4. Freshman at Short
Speaking of freshmen: Although it might still be a bit soon to tell, it looks like Hueston Morrill is the frontrunner at shortstop.
When asked Monday, Holliday mentioned Morrill and junior Max Hewitt as possibilities for the position. Perfect Game listed Morrill as a Third-Team All-American as a high school senior at Suwannee High in Live Oak, Florida. The Los Angeles Angels took him in the 36th round of the 2018 MLB Draft, but he chose OSU over that, as well as Kentucky, Clemson, Florida State, North Carolina and UCF.
Hewitt started five games at shortstop last season and four at second. He had a .176 batting average as a sophomore.
5. Ode to Allie P.
Sitting in the Cowboys hitting facility, looking around at the walls listing all of the program’s accomplishments and knowing a lot of that happened in Allie P. Reynolds Stadium is quite the intake.
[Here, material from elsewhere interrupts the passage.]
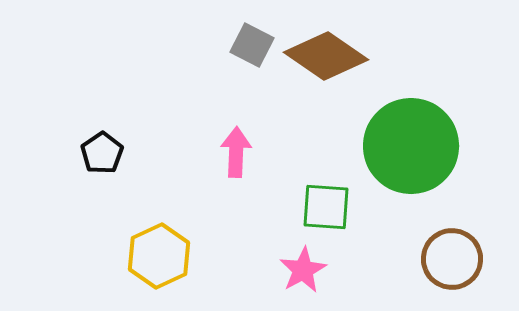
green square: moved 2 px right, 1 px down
Since the park opened in 1981, the Cowboys have made 12 College World Series, won 17 conference championships and had 41 All-Americans. Robin Ventura played in Allie P., as did Pete Incaviglia. Josh Holliday went from being an All-American in 1998 and 1999 to becoming the Cowboys’ coach in 2012 all in the span of Allie P.’s era.
During my time at OSU, I spent numerous hours cramped in the stadiums press box eating questionable popcorn and watching baseball. This season, I’ll do it all again, but it will be the last time.
The new $60-million stadium will be something to behold, and it will have its own history starting in 2020. However, it’s crazy to think that this is the last season the Cowboys will play in Allie P. Reynolds Stadium.